### [WORK INSTRUCTION]
Once you reach the line containing "html: <div> <span>Date", return it and every line after it exactly, through the end of the records below, with no pictures.
** THE RECORDS follows **
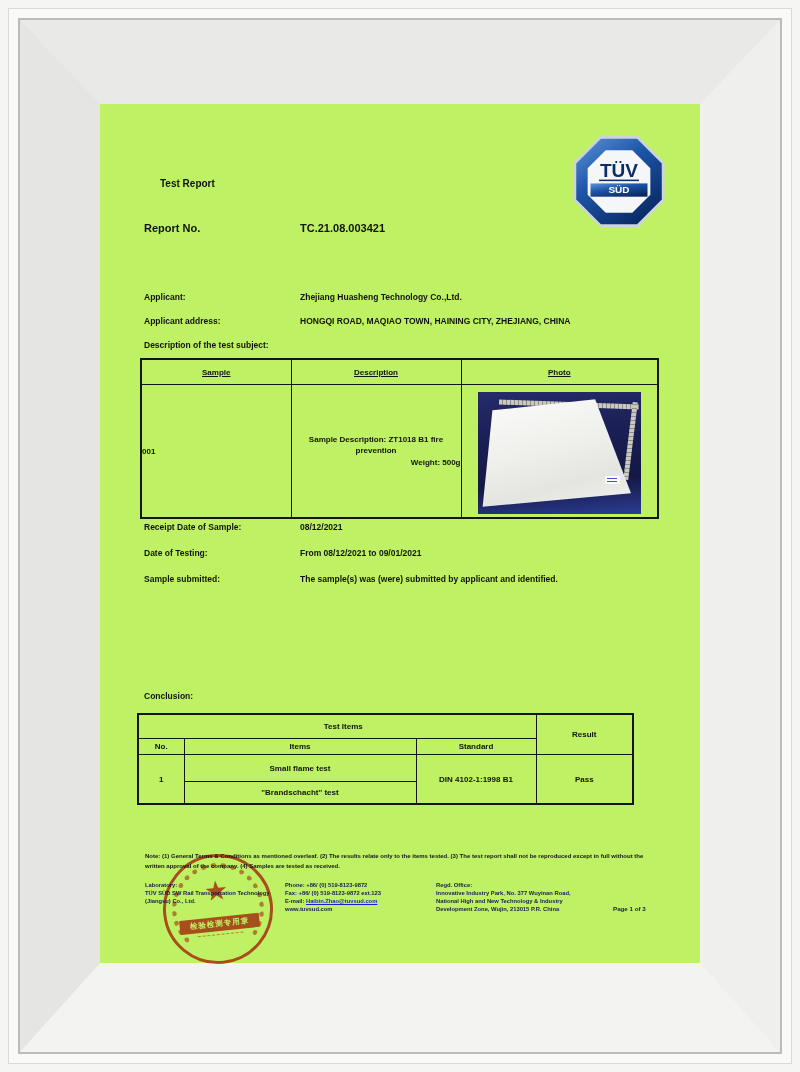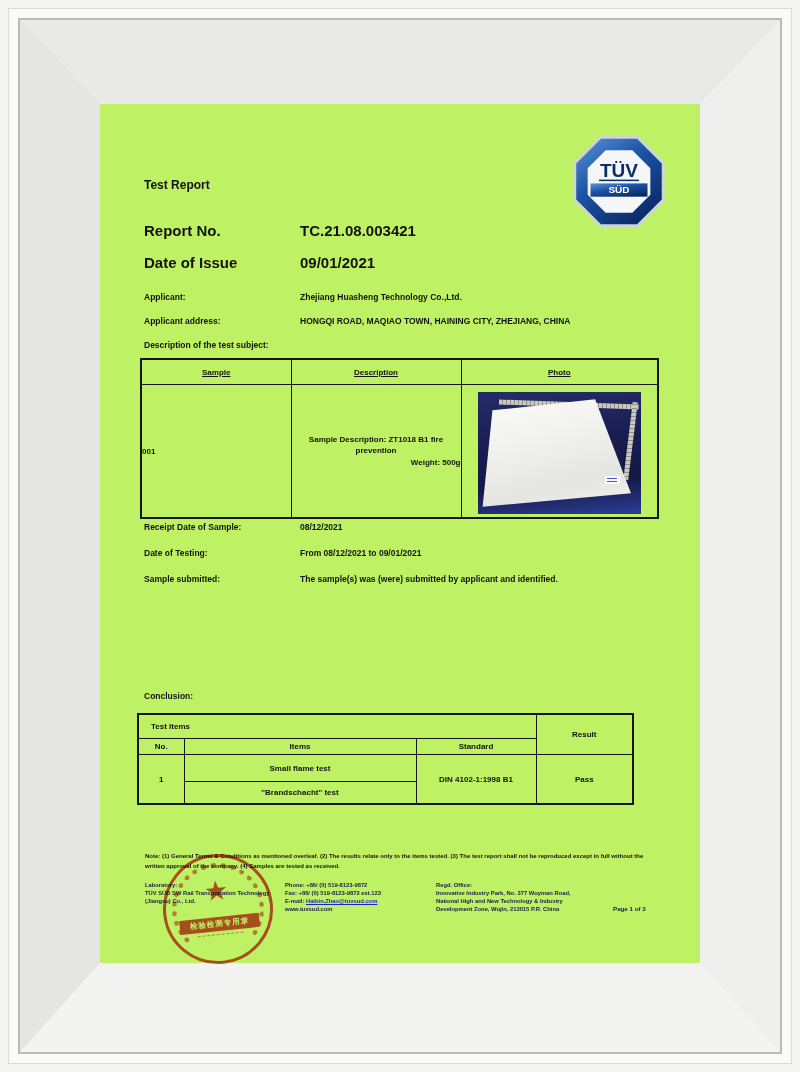"Test Report" .doc-title { font-size: 12px -> 10px; left: 44px -> 60px }
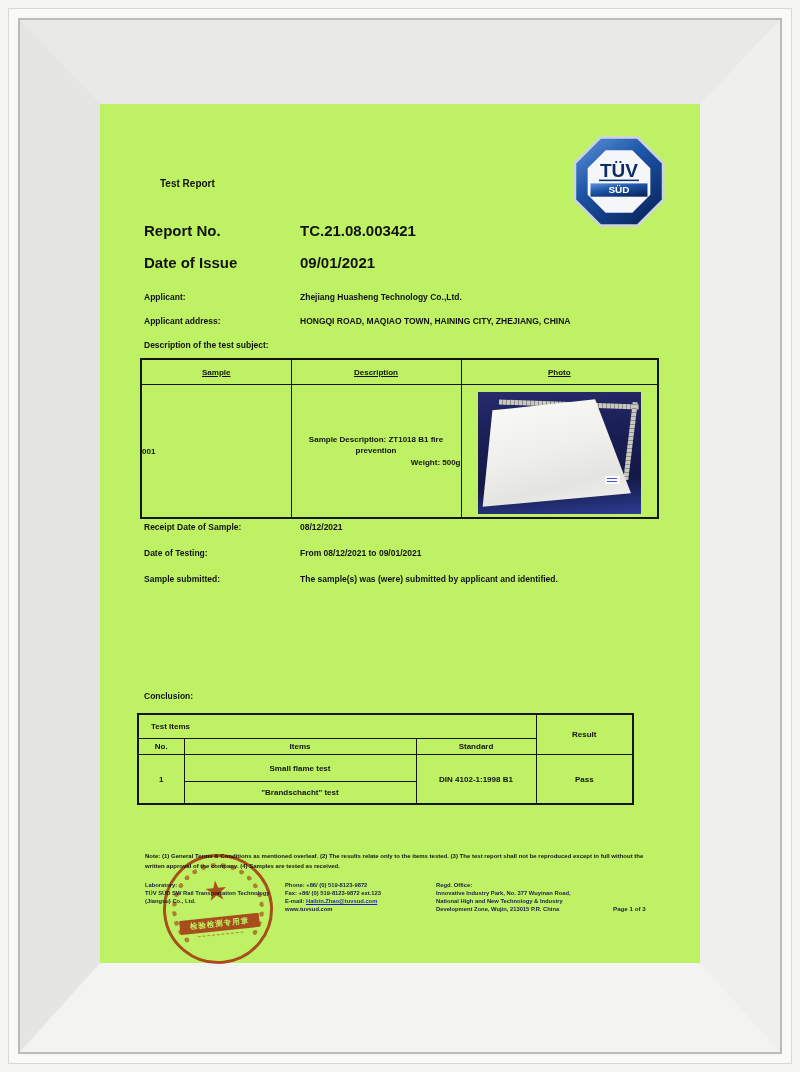"Report No." .lg { font-size: 15px -> 11px }
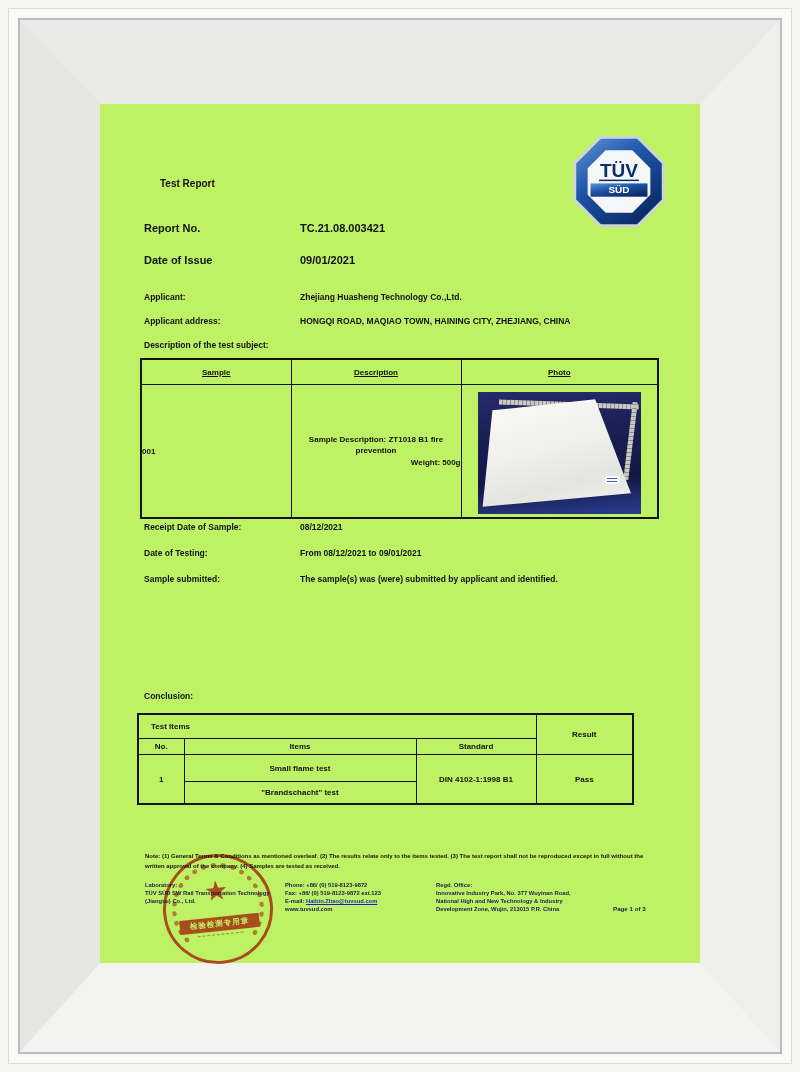"Date of Issue" div.row { html: <div> <span>Date of Issue</span> <span>09/01/2021</span> </div> -> none }
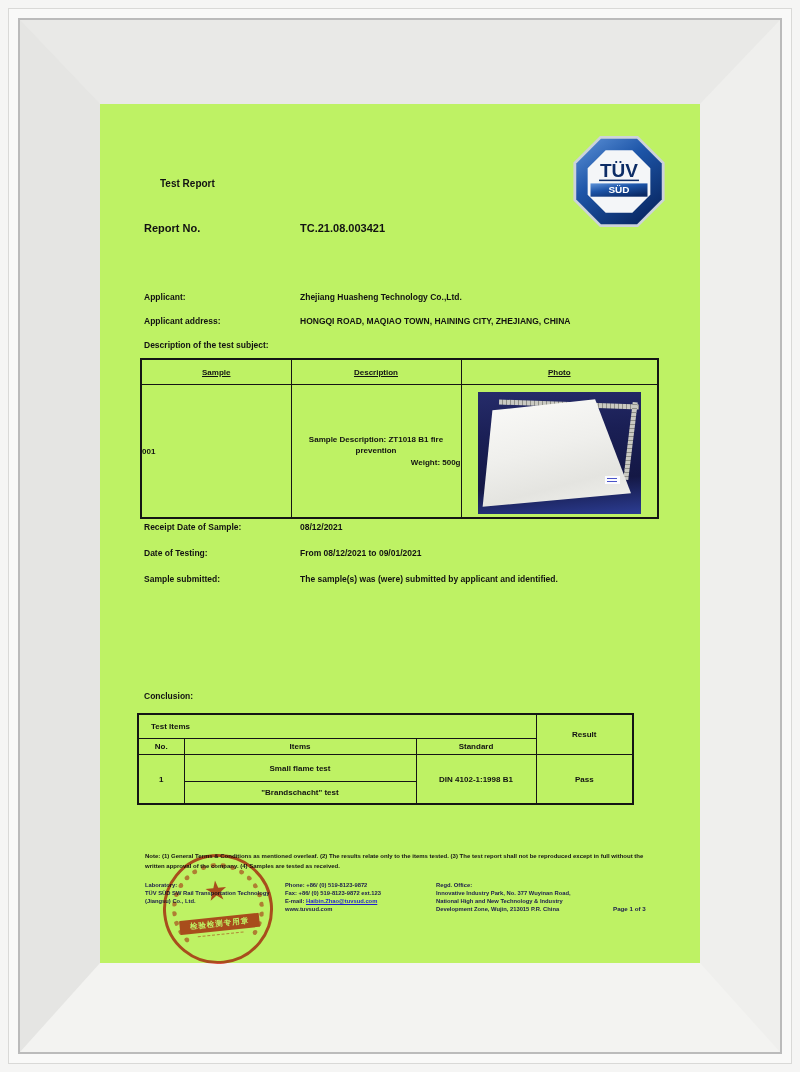"Test Items" .t2 .ti-cell { text-align: left -> center }
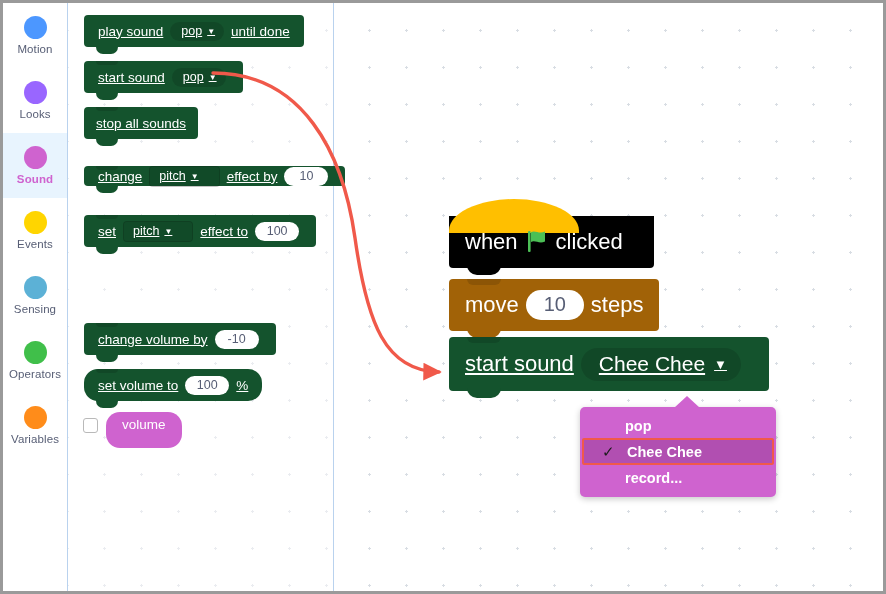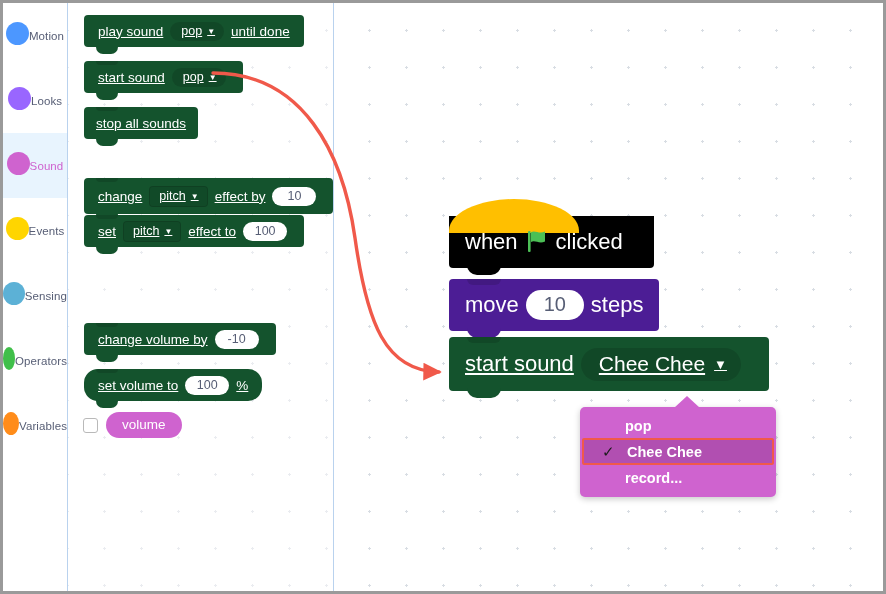"Motion" .cat { flex-direction: row -> column }
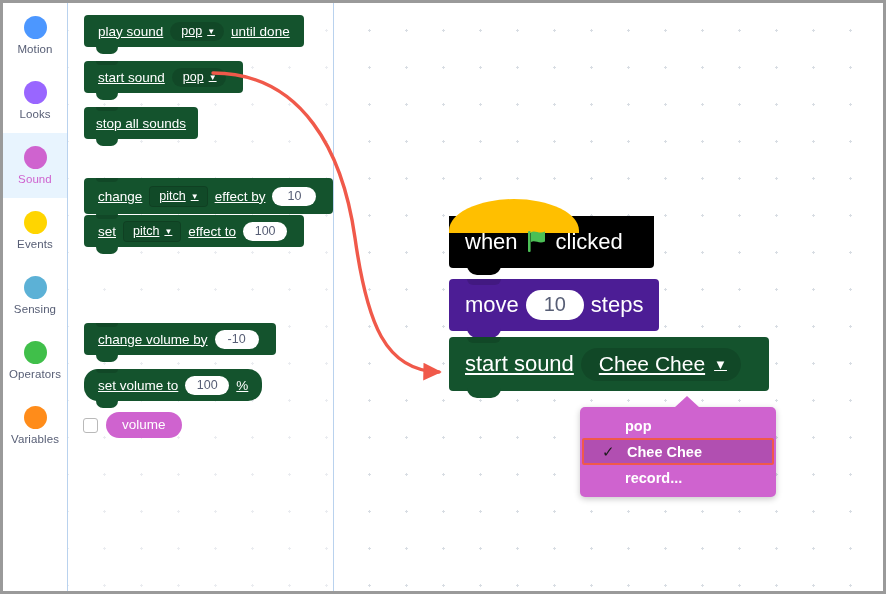"Sound" .cat.active { font-weight: none -> bold }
** End of THE RECORDS **
### [EXERCISE RESPONSE]
"Date of Issue" div.row { html: <div> <span>Date of Issue</span> <span>09/01/2021</span> </div> -> none }
"Test Items" .t2 .ti-cell { text-align: left -> center }
"Motion" .cat { flex-direction: row -> column }
"Sound" .cat.active { font-weight: none -> bold }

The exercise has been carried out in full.